Given passage =
---

Minimum Gain shall be computed separately for each Member in a manner consistent
with the Regulations under Code Section 704(b).

 

“Net Cash Flow” means, for any period, the total annual cash gross receipts
during such period derived from the Project and any and all sources, other than
Capital Contributions or as a result of a Capital Transaction during such
period, together with any amounts included in Reserves (other than Reserve
amounts derived from Capital Contributions or Capital Transactions) or working
capital from prior periods which the Managers reasonably determine to
distribute, less the (i) Debt Service, (ii) the Operating Expenses paid during
such period, and (iii) any increases or replacements in Reserves (other than
from Capital Contributions or Net Cash from a Capital Transaction) during such
period. For purposes hereof, Net Cash Flow determined at the Borrower level
shall be deemed to be the Net Cash Flow for the Company, without any
duplication.

 

“Nonrecourse Deductions.” The same meaning set forth in Regulation Section
1.704-2(b)(1). The amount of Nonrecourse Deductions for a taxable year of the
Company equals the net increase, if any, in the amount of Minimum Gain during
that taxable year, determined according to the provisions of Regulation Section
1.704-2(c).

 

“Operating Agreement.” This Operating Agreement as originally executed and as
amended from time to time, also referred to herein as the “Agreement,” from time
to time.

---

Exercise requirements =
In the definitions passage, which Regulation Section gives the meaning of "Nonrecourse Deductions"?

---

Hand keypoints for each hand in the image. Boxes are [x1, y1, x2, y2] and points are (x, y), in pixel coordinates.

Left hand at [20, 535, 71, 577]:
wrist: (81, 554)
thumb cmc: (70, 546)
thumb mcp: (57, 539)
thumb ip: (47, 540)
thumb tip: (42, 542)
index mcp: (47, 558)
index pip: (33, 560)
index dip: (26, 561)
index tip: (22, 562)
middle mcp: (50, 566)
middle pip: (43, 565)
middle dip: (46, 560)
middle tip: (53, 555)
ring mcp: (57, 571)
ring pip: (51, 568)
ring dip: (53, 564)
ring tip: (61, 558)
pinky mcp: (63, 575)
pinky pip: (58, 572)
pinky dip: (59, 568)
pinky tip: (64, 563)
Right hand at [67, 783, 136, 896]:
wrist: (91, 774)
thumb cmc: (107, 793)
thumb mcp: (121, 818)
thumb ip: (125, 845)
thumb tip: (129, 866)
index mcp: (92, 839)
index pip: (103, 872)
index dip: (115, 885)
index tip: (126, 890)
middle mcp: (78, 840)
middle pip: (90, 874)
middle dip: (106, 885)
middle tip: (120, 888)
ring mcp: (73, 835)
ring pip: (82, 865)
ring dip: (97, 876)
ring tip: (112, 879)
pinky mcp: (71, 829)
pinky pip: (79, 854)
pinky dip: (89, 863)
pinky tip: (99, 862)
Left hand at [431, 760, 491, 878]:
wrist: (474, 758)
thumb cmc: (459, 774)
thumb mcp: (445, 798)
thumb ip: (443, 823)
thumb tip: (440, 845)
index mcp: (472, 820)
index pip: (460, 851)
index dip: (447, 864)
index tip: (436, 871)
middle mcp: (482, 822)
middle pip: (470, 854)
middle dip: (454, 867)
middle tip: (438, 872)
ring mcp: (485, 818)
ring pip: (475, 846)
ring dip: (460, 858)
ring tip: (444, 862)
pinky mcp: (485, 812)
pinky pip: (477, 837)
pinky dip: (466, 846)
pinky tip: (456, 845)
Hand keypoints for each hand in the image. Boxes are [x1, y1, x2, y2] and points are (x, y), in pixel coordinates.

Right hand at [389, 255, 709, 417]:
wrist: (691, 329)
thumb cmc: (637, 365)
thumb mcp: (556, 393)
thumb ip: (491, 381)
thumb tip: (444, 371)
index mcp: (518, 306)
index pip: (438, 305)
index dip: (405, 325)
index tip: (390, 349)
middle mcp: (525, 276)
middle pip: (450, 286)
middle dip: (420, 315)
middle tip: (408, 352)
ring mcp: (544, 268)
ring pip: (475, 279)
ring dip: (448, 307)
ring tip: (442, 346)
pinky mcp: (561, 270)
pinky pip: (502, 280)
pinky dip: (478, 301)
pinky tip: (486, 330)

---

Problem solution =
Regulation Section 1.704-2(b)(1)